=== Data shown ===
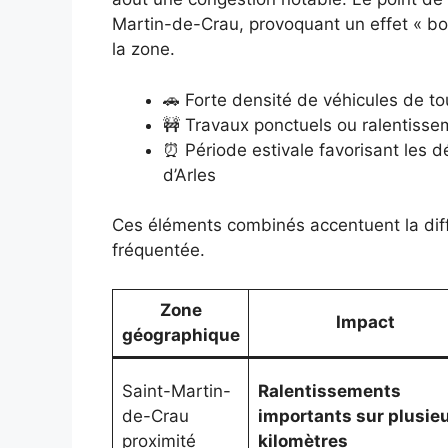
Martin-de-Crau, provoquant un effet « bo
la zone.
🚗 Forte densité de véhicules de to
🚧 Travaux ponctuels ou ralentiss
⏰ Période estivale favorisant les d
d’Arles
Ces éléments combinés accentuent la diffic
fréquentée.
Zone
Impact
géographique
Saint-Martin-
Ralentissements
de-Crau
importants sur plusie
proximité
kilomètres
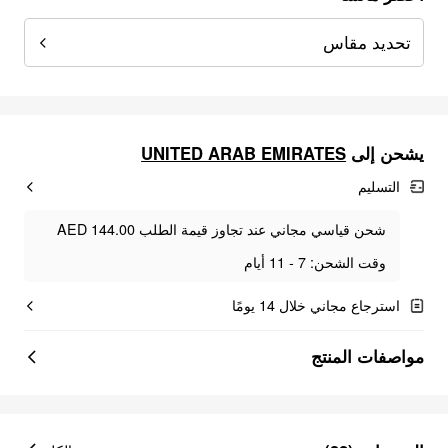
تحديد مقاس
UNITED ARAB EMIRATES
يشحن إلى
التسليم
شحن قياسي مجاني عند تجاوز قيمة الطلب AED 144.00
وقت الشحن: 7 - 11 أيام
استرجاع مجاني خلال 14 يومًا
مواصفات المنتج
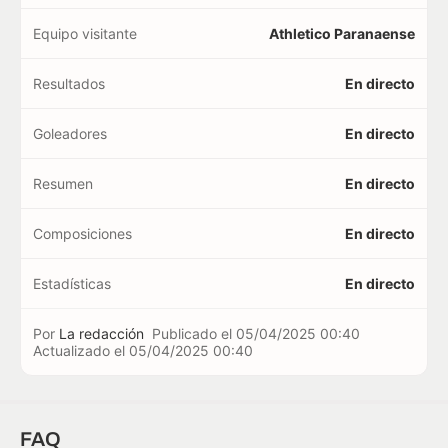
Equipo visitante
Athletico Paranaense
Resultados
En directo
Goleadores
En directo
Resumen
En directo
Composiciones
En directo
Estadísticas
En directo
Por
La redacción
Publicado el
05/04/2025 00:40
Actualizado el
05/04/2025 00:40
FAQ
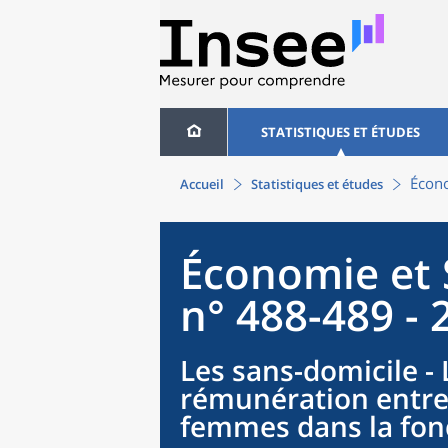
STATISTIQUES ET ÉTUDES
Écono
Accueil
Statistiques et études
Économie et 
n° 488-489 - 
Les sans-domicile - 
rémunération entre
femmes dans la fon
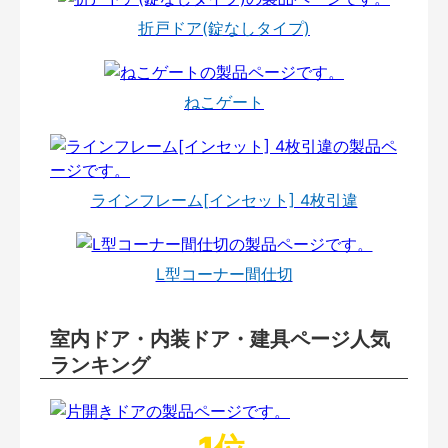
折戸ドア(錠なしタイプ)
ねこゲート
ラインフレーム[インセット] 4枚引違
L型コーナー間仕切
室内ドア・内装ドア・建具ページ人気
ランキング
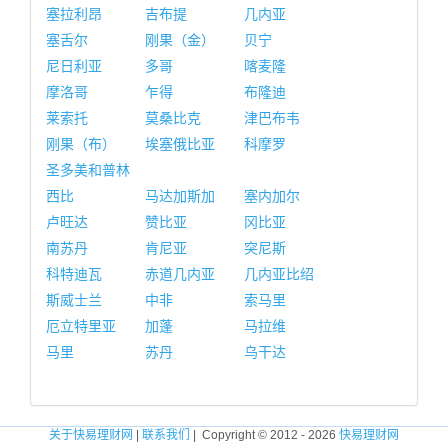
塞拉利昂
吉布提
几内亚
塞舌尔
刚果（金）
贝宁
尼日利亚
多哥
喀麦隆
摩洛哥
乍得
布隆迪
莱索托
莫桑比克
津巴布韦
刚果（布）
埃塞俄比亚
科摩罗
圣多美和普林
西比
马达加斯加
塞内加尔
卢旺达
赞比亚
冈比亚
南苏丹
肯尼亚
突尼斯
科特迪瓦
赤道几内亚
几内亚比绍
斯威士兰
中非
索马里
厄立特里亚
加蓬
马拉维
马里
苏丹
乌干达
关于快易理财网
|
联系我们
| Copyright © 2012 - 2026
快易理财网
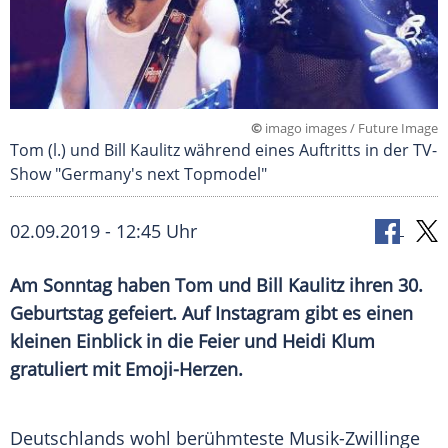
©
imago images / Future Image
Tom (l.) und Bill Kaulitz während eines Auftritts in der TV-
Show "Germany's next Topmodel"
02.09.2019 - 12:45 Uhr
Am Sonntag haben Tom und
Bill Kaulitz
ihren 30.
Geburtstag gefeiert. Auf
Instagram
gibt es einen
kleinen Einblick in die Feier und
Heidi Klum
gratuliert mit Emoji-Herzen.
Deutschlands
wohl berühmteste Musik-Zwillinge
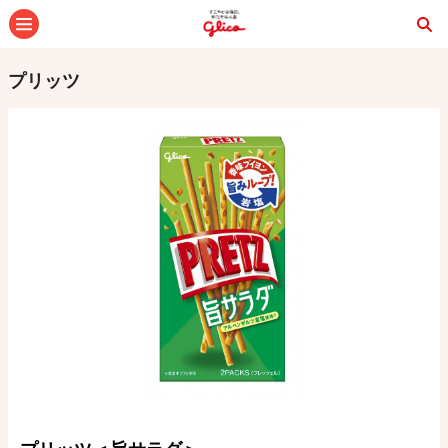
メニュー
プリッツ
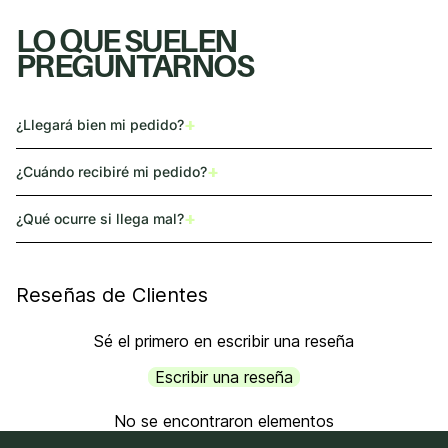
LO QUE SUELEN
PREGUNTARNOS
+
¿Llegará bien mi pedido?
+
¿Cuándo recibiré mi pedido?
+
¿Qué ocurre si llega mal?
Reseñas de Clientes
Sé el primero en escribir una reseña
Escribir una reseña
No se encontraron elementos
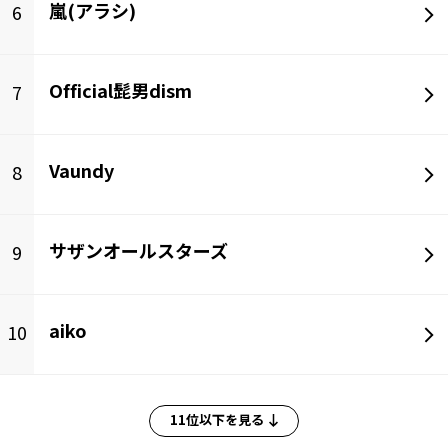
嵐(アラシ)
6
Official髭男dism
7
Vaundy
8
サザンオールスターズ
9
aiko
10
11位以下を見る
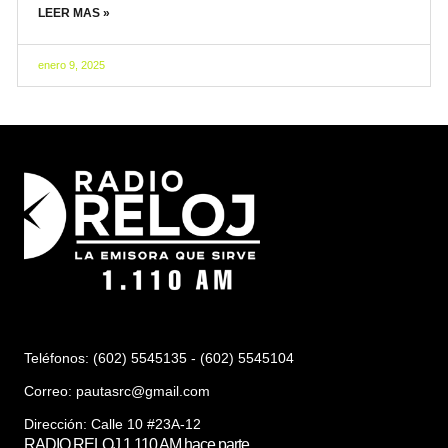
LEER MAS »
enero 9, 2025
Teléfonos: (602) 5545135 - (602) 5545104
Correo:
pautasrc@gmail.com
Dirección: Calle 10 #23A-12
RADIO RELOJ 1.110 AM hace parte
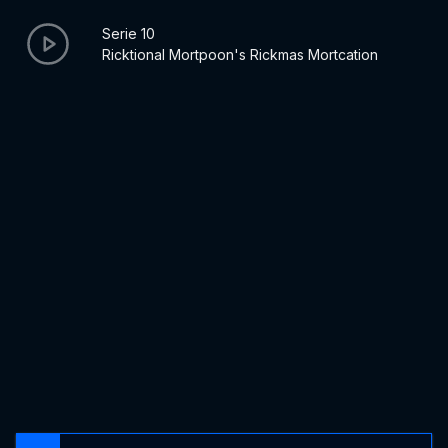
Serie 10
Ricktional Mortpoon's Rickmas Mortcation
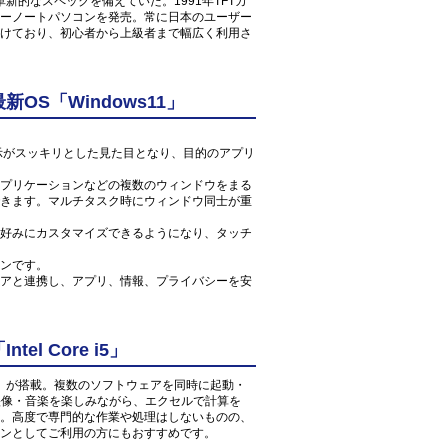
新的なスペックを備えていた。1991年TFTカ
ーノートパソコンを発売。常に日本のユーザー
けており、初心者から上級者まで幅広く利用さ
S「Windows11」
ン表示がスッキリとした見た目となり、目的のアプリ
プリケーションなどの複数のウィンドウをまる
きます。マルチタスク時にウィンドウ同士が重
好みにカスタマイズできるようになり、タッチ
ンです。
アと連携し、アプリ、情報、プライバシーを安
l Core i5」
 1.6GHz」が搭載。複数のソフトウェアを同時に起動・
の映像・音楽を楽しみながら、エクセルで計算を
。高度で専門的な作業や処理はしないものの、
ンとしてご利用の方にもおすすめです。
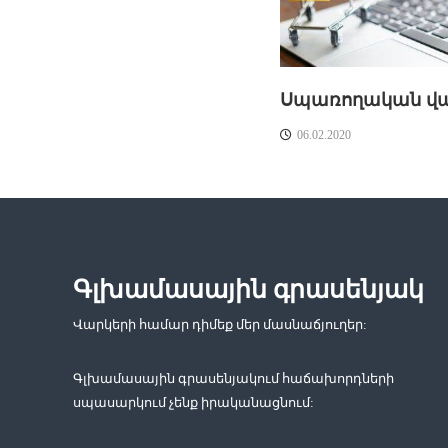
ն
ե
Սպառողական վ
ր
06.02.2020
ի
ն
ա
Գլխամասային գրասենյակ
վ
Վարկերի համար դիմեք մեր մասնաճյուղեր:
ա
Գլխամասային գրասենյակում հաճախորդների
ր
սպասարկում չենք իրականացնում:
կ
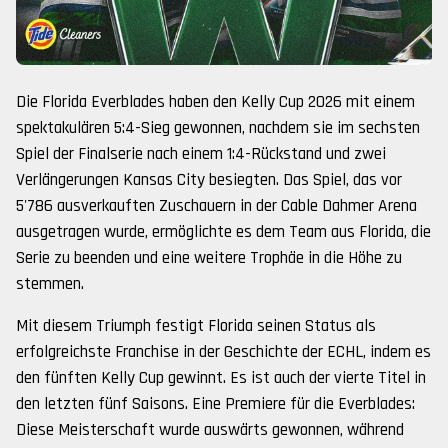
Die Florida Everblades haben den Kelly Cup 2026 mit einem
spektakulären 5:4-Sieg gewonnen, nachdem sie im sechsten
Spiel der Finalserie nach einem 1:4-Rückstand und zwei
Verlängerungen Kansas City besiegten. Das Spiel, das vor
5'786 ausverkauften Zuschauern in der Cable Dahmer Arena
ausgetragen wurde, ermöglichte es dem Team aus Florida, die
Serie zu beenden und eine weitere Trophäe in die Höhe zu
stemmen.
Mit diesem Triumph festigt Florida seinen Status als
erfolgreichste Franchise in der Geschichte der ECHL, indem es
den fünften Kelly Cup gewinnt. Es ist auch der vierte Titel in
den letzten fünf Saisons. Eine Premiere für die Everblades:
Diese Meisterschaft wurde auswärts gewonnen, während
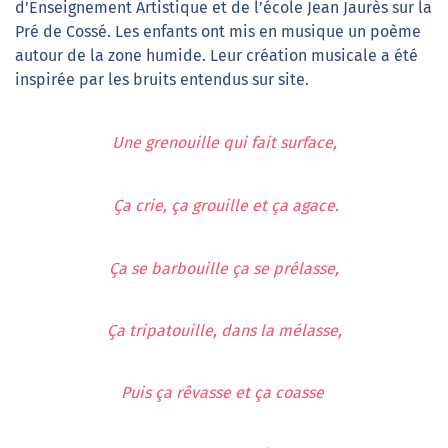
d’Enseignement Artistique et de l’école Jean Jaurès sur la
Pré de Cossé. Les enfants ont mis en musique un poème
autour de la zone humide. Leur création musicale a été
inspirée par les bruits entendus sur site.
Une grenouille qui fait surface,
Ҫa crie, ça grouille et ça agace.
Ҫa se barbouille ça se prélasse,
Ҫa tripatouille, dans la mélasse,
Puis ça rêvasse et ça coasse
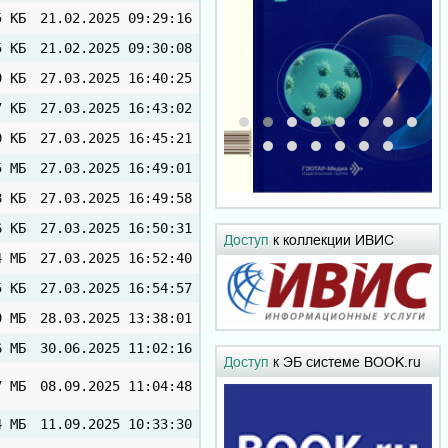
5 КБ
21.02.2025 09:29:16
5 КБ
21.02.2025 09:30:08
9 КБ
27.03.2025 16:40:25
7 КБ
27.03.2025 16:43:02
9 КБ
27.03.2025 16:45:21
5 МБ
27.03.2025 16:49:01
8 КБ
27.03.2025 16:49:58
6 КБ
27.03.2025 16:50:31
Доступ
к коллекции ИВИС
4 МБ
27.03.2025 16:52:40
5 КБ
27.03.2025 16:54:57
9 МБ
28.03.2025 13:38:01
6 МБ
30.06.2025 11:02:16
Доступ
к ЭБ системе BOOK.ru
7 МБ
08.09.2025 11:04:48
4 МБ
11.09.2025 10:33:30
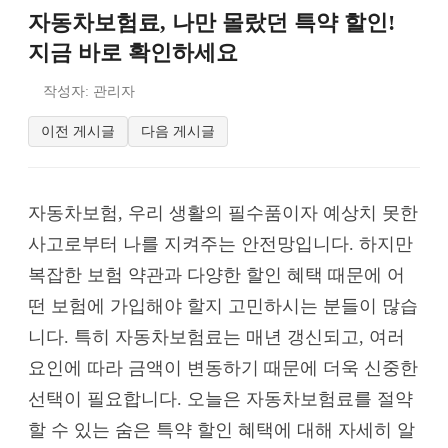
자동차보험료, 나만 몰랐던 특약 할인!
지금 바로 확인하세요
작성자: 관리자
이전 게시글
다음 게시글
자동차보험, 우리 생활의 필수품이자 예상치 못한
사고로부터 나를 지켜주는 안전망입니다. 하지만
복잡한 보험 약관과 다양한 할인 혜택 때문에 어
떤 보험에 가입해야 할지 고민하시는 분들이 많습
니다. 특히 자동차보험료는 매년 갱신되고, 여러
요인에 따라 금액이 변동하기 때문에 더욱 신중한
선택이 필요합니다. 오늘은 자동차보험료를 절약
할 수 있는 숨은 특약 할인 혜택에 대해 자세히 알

=== Task statement ===
Copy the stretch from the line containing "자동차보험료, 나만 몰랐던 특약 할인!" through the end of the records, substituting "운영자" for "관리자" and leaving everything else as it is.

=== Written solution ===
자동차보험료, 나만 몰랐던 특약 할인!
지금 바로 확인하세요
작성자: 운영자
이전 게시글
다음 게시글
자동차보험, 우리 생활의 필수품이자 예상치 못한
사고로부터 나를 지켜주는 안전망입니다. 하지만
복잡한 보험 약관과 다양한 할인 혜택 때문에 어
떤 보험에 가입해야 할지 고민하시는 분들이 많습
니다. 특히 자동차보험료는 매년 갱신되고, 여러
요인에 따라 금액이 변동하기 때문에 더욱 신중한
선택이 필요합니다. 오늘은 자동차보험료를 절약
할 수 있는 숨은 특약 할인 혜택에 대해 자세히 알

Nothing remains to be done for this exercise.